The album cover shows a naked baby boy, Spencer Elden, swimming underwater with a U.S. dollar bill on a fishhook, in front of him, just out of his reach. According to Cobain, he conceived the idea while watching a television program on water births with Grohl. Cobain mentioned it to Geffen’s art director Robert Fisher. Fisher found some stock footage of underwater births, but they were too graphic for the record company to use. Instead, Fisher sent a photographer, Kirk Weddle, to a pool for babies to take pictures. Five shots resulted and the band settled on the image of four-month-old Spencer Elden, the son of a friend of Weddle. The cover has since been recognized as one of the most famous album covers in pop music. A few months after the original baby shot, Weddle also photographed the entire band underwater for a promotional poster.
Nevermind became an unexpected critical and commercial success, charting highly on charts across the world. By January 1992, it reached number one on the US Billboard and was selling approximately 300,000 copies a week. The lead single “Smells Like Teen Spirit” reached the top 10 of the US Billboard and went on to be inducted into the Grammy Hall of Fame. Its video was also heavily rotated on MTV. Three other successful singles were released: “Come As You Are”, “Lithium”, and “In Bloom”. The album was voted the best album of the year in Pazz & Jop critics’ poll, while “Smells Like Teen Spirit” also topped the single of the year and video of the year polls. The album also garnered the band three Grammy Awards nominations.

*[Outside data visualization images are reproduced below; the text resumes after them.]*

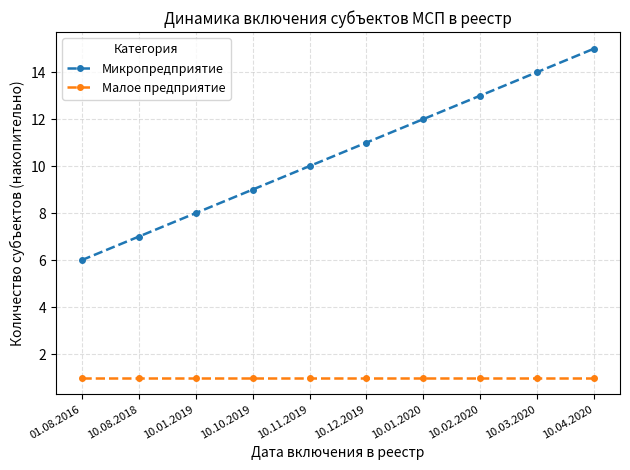

Is the value of Микропредприятие at 10.01.2019 greater than the value of Малое предприятие at 10.11.2019?

Yes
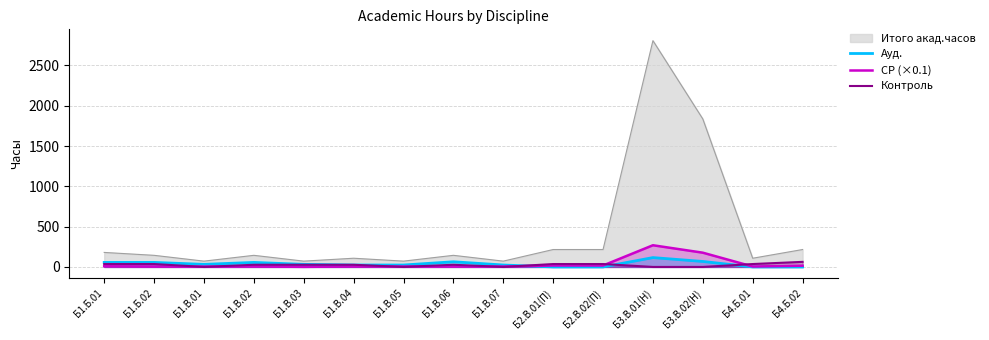

How many values in Ауд. are above zero?

11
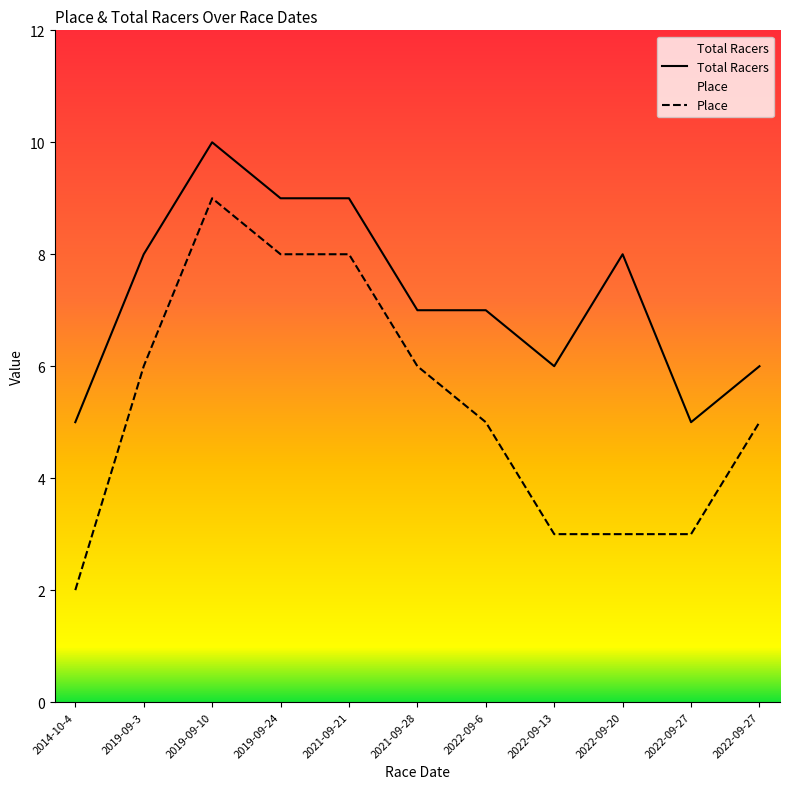

What is the total value across all series at 2019-09-24?

17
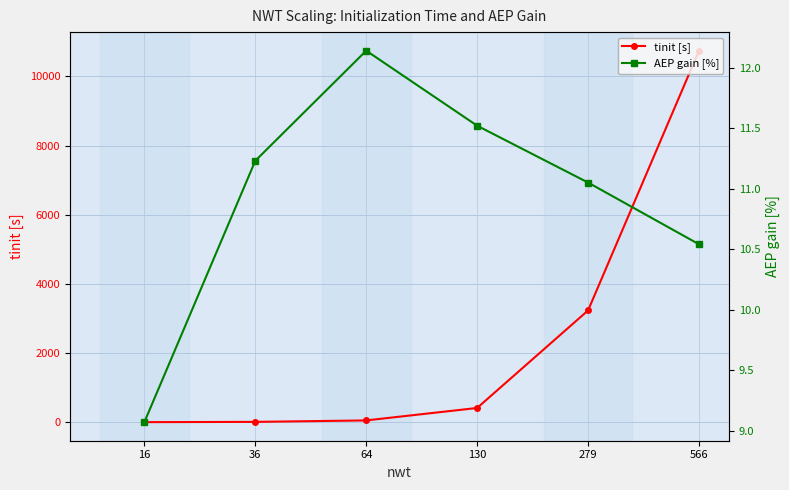

Is the value of AEP gain [%] at 279 greater than the value of tinit [s] at 130?

No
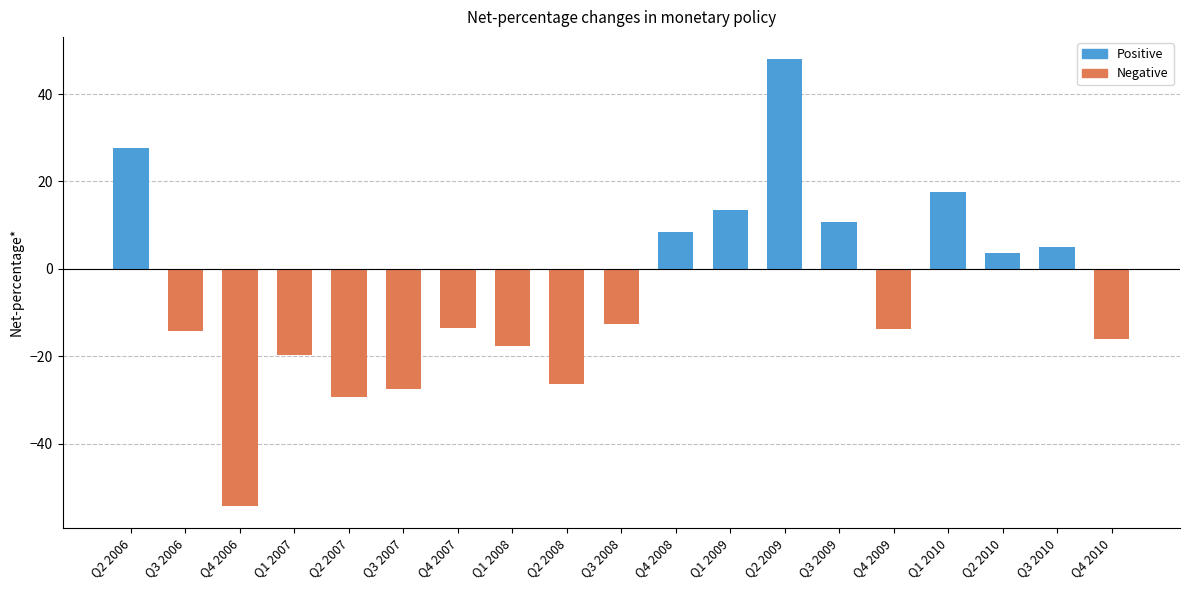

Which series has the widest spread of values?

Negative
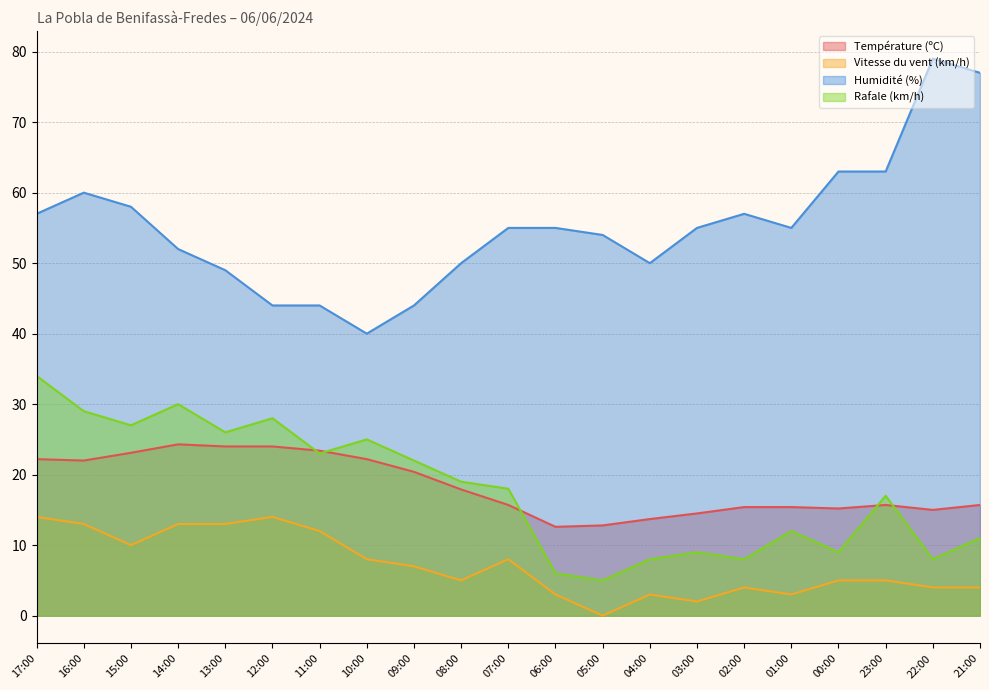

What is the label of the 1st point from the right?

21:00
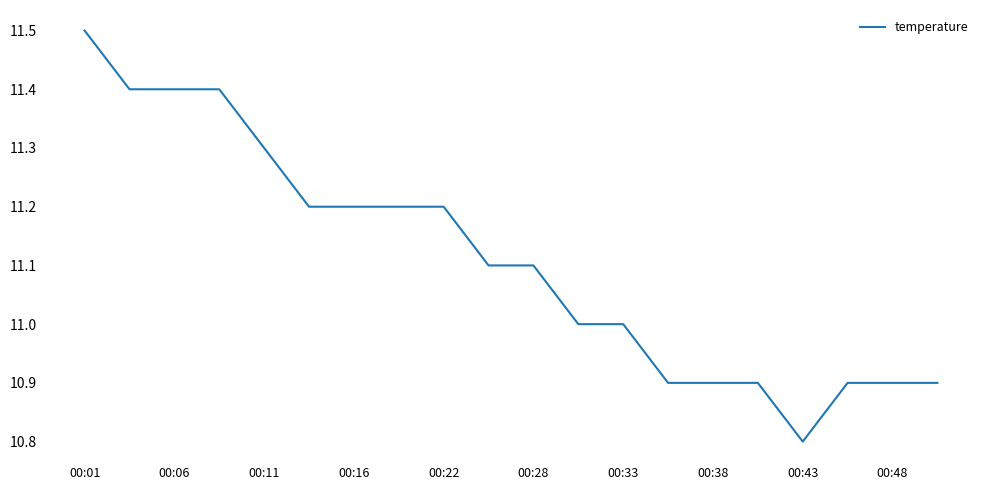

What is the minimum value shown in the chart?

10.8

Nevermind and its singles’ success propelled Nirvana to being widely regarded as the biggest band in the world, with Cobain being dubbed by critics as the “voice of his generation”. The album brought grunge and alternative rock to a mainstream audience while ending the dominance of hair metal, drawing similarities to the early 1960s British Invasion of American popular music. It is also often credited with initiating a resurgence of interest in punk culture among teenagers and young adults of Generation X. It has sold more than 30 million copies worldwide, making it one of the best seling albums of all time. In March 1999, it was certified Diamond by the RIAA. Among the most acclaimed and influential albums in the history of music, it was added to the National Rocording Registry in 2004 as “culturally, historically, or aesthetically important”, and is frequently ranked on lists of the greatest albums of all time.